(Beginning of Excerpted data)
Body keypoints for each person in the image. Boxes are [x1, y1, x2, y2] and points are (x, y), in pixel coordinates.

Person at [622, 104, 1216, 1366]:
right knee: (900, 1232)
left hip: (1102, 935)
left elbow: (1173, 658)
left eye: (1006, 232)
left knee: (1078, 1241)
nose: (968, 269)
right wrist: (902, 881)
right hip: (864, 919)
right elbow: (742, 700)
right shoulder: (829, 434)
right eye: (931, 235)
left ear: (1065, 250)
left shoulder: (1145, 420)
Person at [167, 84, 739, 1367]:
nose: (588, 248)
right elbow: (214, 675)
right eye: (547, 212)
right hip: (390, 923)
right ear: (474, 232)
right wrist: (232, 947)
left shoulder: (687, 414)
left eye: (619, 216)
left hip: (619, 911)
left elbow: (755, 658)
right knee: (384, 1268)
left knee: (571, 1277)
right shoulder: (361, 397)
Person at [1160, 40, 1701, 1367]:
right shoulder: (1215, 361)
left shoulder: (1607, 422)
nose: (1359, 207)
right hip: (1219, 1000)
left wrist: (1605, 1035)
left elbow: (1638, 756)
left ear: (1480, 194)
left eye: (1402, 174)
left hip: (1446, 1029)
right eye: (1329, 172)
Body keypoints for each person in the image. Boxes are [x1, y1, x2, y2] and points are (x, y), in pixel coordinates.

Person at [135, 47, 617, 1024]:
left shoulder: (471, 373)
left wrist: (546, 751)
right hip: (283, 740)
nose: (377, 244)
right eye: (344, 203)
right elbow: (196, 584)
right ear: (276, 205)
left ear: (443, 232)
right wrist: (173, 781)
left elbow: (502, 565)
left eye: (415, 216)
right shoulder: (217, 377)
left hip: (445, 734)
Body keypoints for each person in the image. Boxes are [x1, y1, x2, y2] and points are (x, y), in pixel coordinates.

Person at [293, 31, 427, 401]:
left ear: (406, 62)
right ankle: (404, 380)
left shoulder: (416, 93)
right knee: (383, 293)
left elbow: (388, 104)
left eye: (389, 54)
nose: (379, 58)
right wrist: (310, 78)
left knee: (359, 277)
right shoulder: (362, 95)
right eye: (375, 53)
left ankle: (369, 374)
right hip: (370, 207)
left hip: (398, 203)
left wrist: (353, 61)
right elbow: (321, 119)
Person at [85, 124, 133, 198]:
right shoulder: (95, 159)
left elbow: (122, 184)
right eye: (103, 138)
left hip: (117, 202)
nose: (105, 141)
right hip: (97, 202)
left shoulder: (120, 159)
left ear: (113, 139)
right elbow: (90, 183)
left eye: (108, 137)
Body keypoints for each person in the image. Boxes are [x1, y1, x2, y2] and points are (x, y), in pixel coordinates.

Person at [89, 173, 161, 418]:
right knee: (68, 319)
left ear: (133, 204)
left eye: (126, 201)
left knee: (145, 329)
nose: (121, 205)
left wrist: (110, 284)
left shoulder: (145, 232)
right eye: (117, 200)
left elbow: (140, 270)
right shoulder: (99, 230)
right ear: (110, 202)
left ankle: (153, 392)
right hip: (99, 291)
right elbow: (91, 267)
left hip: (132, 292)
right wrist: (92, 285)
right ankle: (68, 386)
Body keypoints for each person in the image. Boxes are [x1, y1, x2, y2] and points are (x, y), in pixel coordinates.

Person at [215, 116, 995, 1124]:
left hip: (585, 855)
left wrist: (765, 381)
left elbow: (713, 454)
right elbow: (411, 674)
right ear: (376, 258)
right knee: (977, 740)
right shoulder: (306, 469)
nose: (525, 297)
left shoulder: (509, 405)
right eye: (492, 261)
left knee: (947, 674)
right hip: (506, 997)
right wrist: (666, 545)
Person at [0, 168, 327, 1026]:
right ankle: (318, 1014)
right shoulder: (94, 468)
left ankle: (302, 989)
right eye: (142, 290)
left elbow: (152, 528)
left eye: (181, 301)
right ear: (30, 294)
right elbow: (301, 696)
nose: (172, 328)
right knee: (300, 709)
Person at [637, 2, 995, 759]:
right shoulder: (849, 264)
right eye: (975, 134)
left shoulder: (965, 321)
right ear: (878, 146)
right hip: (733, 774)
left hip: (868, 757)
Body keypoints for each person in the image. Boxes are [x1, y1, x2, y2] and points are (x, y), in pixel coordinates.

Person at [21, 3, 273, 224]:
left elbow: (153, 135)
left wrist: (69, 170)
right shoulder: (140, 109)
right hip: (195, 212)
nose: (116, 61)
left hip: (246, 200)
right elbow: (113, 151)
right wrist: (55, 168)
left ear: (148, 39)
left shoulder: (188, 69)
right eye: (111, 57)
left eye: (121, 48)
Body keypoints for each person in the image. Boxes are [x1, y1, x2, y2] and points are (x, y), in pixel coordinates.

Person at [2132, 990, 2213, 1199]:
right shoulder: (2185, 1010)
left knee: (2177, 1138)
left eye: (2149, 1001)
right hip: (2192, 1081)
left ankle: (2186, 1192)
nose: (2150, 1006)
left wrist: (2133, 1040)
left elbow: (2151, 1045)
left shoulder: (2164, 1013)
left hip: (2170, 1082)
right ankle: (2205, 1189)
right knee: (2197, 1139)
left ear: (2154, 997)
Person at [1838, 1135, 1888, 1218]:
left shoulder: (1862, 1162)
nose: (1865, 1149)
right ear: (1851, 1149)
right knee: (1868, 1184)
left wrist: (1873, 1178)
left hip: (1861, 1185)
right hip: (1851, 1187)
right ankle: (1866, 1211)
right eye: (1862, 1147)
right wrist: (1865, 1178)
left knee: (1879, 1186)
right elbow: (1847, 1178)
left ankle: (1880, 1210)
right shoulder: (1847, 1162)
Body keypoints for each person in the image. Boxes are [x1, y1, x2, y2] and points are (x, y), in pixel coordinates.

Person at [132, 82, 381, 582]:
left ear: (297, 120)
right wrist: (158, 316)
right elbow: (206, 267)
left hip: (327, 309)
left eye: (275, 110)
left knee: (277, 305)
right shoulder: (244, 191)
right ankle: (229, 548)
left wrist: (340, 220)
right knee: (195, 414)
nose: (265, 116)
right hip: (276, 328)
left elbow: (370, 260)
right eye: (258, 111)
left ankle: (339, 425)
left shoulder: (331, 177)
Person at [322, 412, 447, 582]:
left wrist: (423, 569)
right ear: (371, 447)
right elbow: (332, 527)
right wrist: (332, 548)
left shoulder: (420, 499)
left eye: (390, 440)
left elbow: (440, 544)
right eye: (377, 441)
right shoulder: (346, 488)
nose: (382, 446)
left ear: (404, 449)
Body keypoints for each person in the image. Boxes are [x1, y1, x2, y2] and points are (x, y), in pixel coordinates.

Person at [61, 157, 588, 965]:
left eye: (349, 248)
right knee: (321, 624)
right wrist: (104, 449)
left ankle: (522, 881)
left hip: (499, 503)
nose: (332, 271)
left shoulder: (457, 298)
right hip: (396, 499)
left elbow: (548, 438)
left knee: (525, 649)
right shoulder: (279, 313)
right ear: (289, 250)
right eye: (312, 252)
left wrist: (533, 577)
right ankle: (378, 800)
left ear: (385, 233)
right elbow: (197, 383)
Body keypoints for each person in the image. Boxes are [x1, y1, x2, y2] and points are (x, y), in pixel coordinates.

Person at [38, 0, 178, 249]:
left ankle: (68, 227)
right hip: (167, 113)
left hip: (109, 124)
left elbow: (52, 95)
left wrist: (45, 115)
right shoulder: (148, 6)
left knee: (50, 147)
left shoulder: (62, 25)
(End of Excerpted data)
== Work to complete ==
What are the lines from the one with "right ear: (289, 250)" through the end of the entries? Give them again exactly, both end lines included.

== Expected answer ==
right ear: (289, 250)
right eye: (312, 252)
left wrist: (533, 577)
right ankle: (378, 800)
left ear: (385, 233)
right elbow: (197, 383)
Body keypoints for each person in the image. Boxes are [x1, y1, x2, y2] and points are (x, y), in pixel coordinates.

Person at [38, 0, 178, 249]:
left ankle: (68, 227)
right hip: (167, 113)
left hip: (109, 124)
left elbow: (52, 95)
left wrist: (45, 115)
right shoulder: (148, 6)
left knee: (50, 147)
left shoulder: (62, 25)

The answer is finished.